Nach dem Mittag kommt Ronald und begleitet mich in die Stadt, wo wir einen CD-Laden besuchen, über das Champs de Mars mit all seinen Statuen ("Verfassung von 1801", "Toussaint Louverture", "Henri Christophe", "Alexandre Pétion", "Jean Jacques Dessalines" und "Le Marron Inconnu") spazieren und im Museum der Geschichte Haitis u.a. den Anker desjenigen Schiffes von Kolumbus anschauen, das 1492 an der Nordküste von Hispaniola Schiffbruch erlitt. Am Abend esse ich mit Ronald im Hotel Montana und versuche, mit ihm zusammen meine Eindrücke etwas zu ordnen.


Sonntag, 23. November 2003
Besuch bei der unverwüstlichen Paola Iten in ihrem Haus im Quartier "Pétionville". Sie erzählt mir Geschichten aus ihrem Leben in Haiti seit 1970; aus der Zeit, als Aristide noch ein kleiner Priester war; von Jean-Marie Vincent, dem 1994 ermordeten Priester; vom Massaker an den Bauern von Jean Rabel; von den Besuchen von Ruth Dreifuss; von der Zeit, als sie untertauchen musste; von Projekten, an denen sie unermüdlich immer weiterarbeitet und von neuen Projekten.
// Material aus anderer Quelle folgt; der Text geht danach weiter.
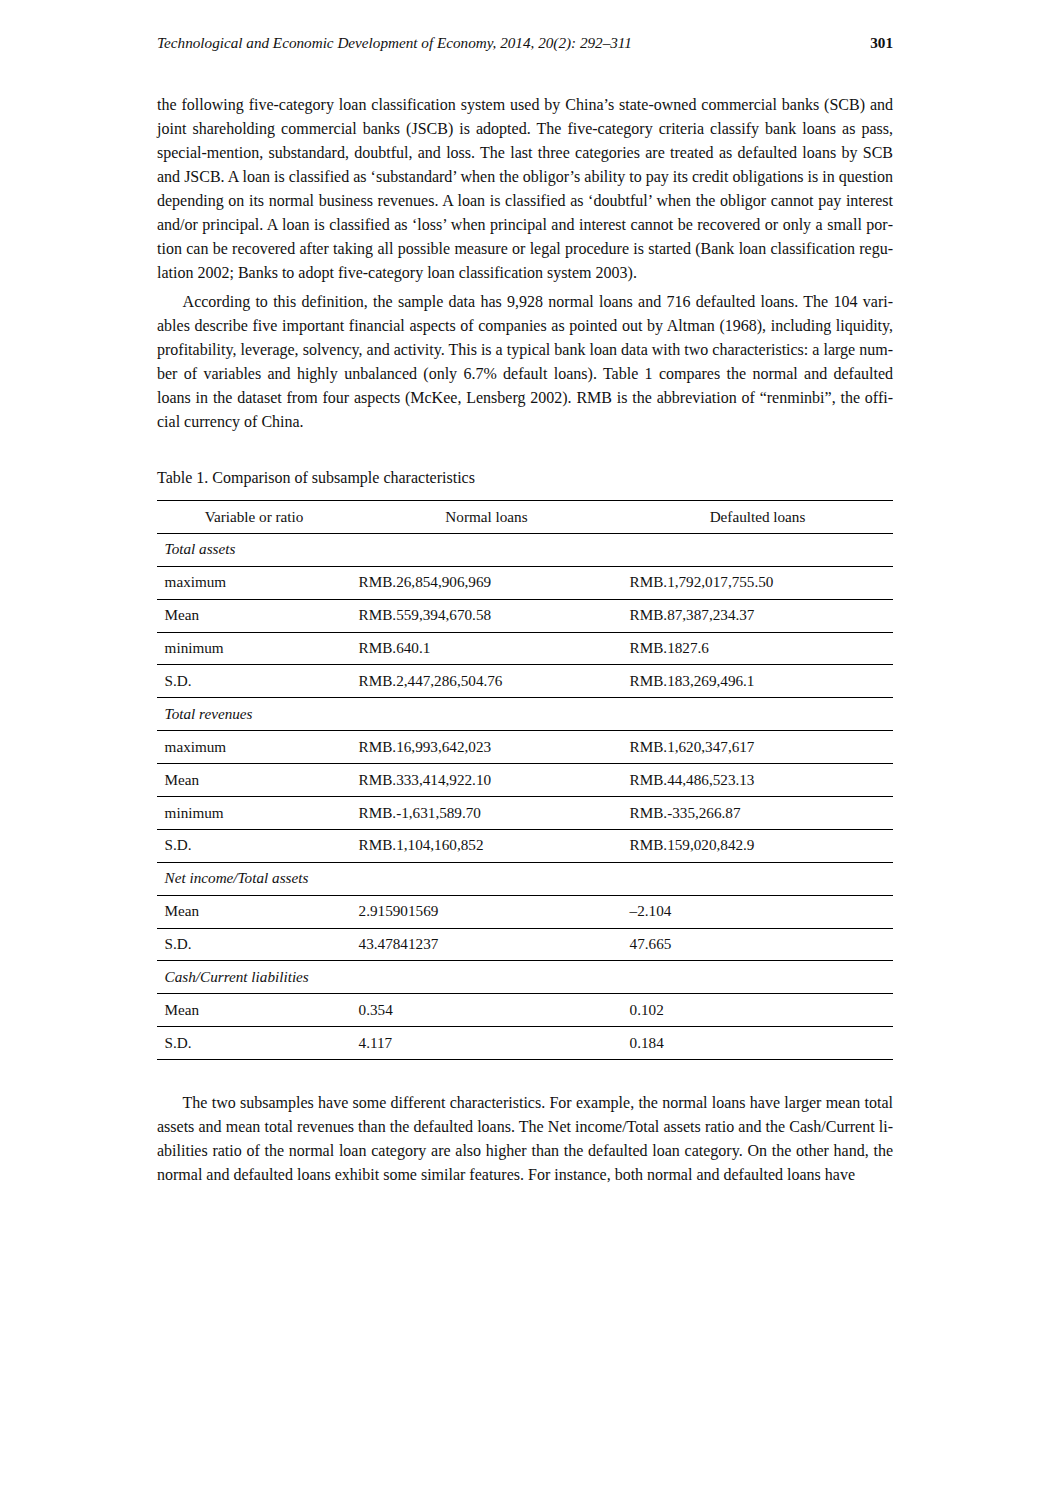Technological and Economic Development of Economy, 2014, 20(2): 292–311 301
the following five-category loan classification system used by China’s state-owned commercial banks (SCB) and joint shareholding commercial banks (JSCB) is adopted. The five-category criteria classify bank loans as pass, special-mention, substandard, doubtful, and loss. The last three categories are treated as defaulted loans by SCB and JSCB. A loan is classified as ‘substandard’ when the obligor’s ability to pay its credit obligations is in question depending on its normal business revenues. A loan is classified as ‘doubtful’ when the obligor cannot pay interest and/or principal. A loan is classified as ‘loss’ when principal and interest cannot be recovered or only a small portion can be recovered after taking all possible measure or legal procedure is started (Bank loan classification regulation 2002; Banks to adopt five-category loan classification system 2003).
According to this definition, the sample data has 9,928 normal loans and 716 defaulted loans. The 104 variables describe five important financial aspects of companies as pointed out by Altman (1968), including liquidity, profitability, leverage, solvency, and activity. This is a typical bank loan data with two characteristics: a large number of variables and highly unbalanced (only 6.7% default loans). Table 1 compares the normal and defaulted loans in the dataset from four aspects (McKee, Lensberg 2002). RMB is the abbreviation of “renminbi”, the official currency of China.
Table 1. Comparison of subsample characteristics
| Variable or ratio | Normal loans | Defaulted loans |
| --- | --- | --- |
| Total assets |
| maximum | RMB.26,854,906,969 | RMB.1,792,017,755.50 |
| Mean | RMB.559,394,670.58 | RMB.87,387,234.37 |
| minimum | RMB.640.1 | RMB.1827.6 |
| S.D. | RMB.2,447,286,504.76 | RMB.183,269,496.1 |
| Total revenues |
| maximum | RMB.16,993,642,023 | RMB.1,620,347,617 |
| Mean | RMB.333,414,922.10 | RMB.44,486,523.13 |
| minimum | RMB.-1,631,589.70 | RMB.-335,266.87 |
| S.D. | RMB.1,104,160,852 | RMB.159,020,842.9 |
| Net income/Total assets |
| Mean | 2.915901569 | – 2.104 |
| S.D. | 43.47841237 | 47.665 |
| Cash/Current liabilities |
| Mean | 0.354 | 0.102 |
| S.D. | 4.117 | 0.184 |
The two subsamples have some different characteristics. For example, the normal loans have larger mean total assets and mean total revenues than the defaulted loans. The Net income/Total assets ratio and the Cash/Current liabilities ratio of the normal loan category are also higher than the defaulted loan category. On the other hand, the normal and defaulted loans exhibit some similar features. For instance, both normal and defaulted loans have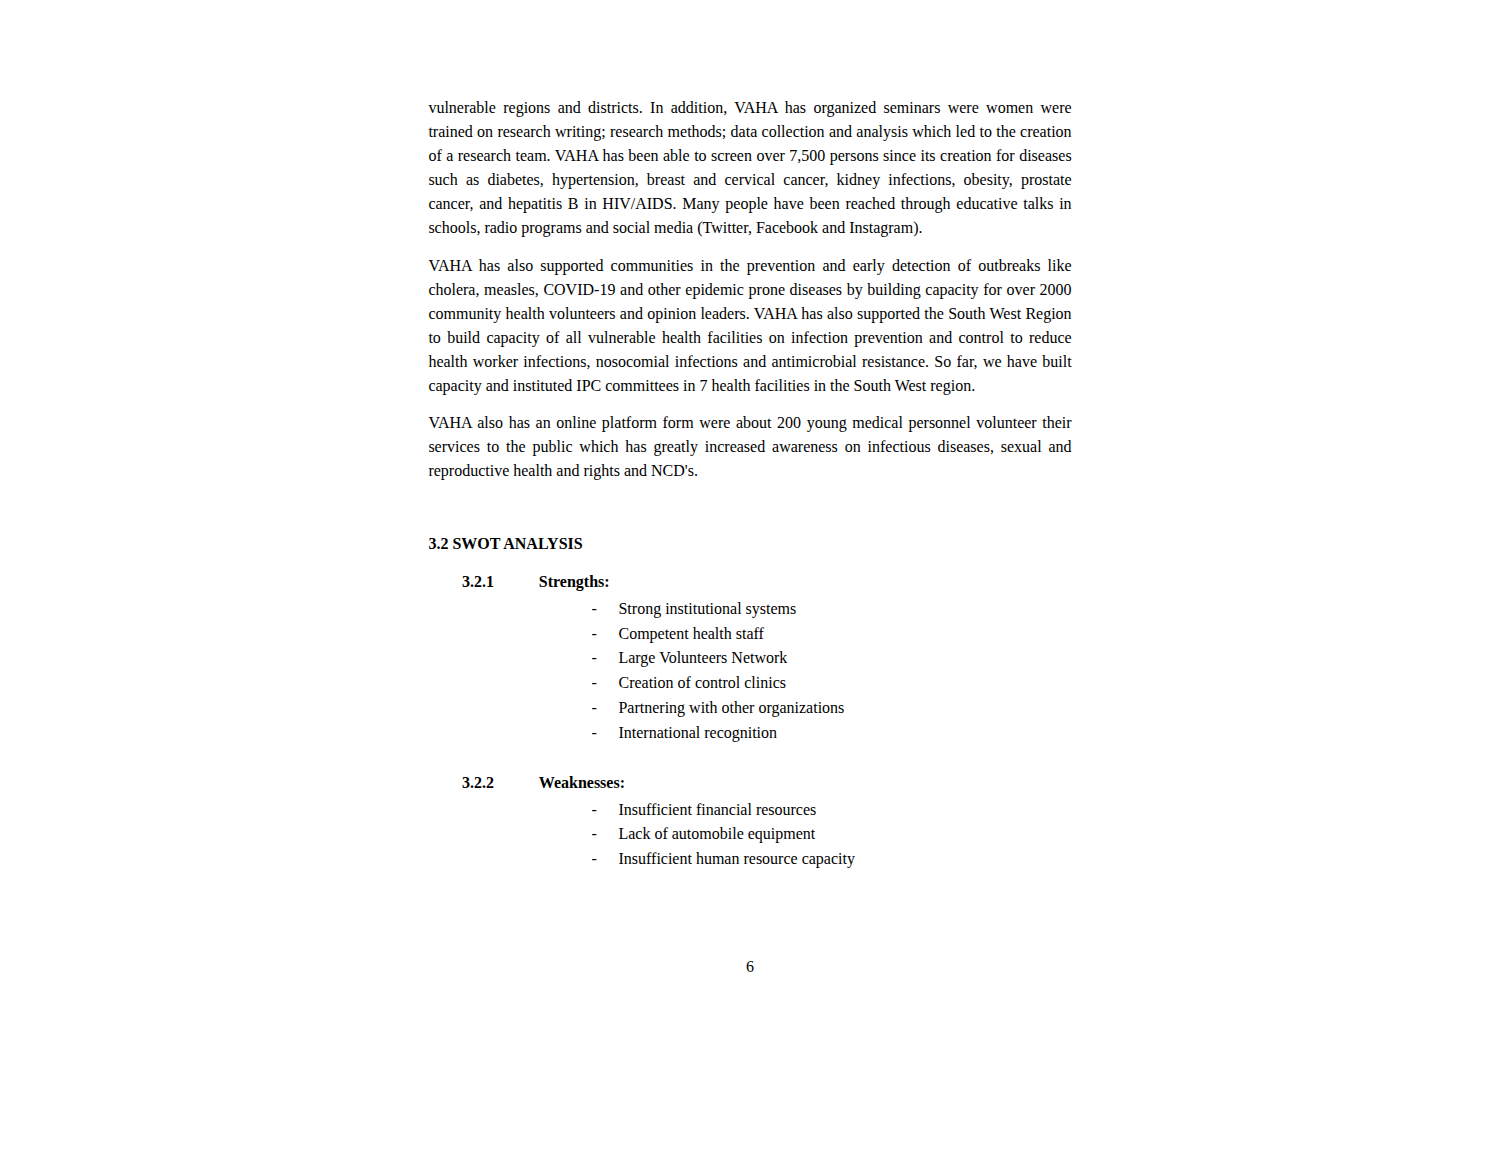vulnerable regions and districts. In addition, VAHA has organized seminars were women were trained on research writing; research methods; data collection and analysis which led to the creation of a research team. VAHA has been able to screen over 7,500 persons since its creation for diseases such as diabetes, hypertension, breast and cervical cancer, kidney infections, obesity, prostate cancer, and hepatitis B in HIV/AIDS. Many people have been reached through educative talks in schools, radio programs and social media (Twitter, Facebook and Instagram).
VAHA has also supported communities in the prevention and early detection of outbreaks like cholera, measles, COVID-19 and other epidemic prone diseases by building capacity for over 2000 community health volunteers and opinion leaders. VAHA has also supported the South West Region to build capacity of all vulnerable health facilities on infection prevention and control to reduce health worker infections, nosocomial infections and antimicrobial resistance. So far, we have built capacity and instituted IPC committees in 7 health facilities in the South West region.
VAHA also has an online platform form were about 200 young medical personnel volunteer their services to the public which has greatly increased awareness on infectious diseases, sexual and reproductive health and rights and NCD's.
3.2 SWOT ANALYSIS
3.2.1 Strengths:
Strong institutional systems
Competent health staff
Large Volunteers Network
Creation of control clinics
Partnering with other organizations
International recognition
3.2.2 Weaknesses:
Insufficient financial resources
Lack of automobile equipment
Insufficient human resource capacity
6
Ich bin sehr beeindruckt. Zusammen fahren wir zum Flughafen und fliegen gemeinsam nach Miami, wo sie Freunde trifft, ihren Rundbrief gestalten und ihre Reise ans Sozialforum im Januar 2004 in Indien planen will. Ich fliege zurück in die Schweiz, wo ich am Montag mittags ankomme und den zweiten Kulturschock zu verabeiten habe. Dies dauert noch an.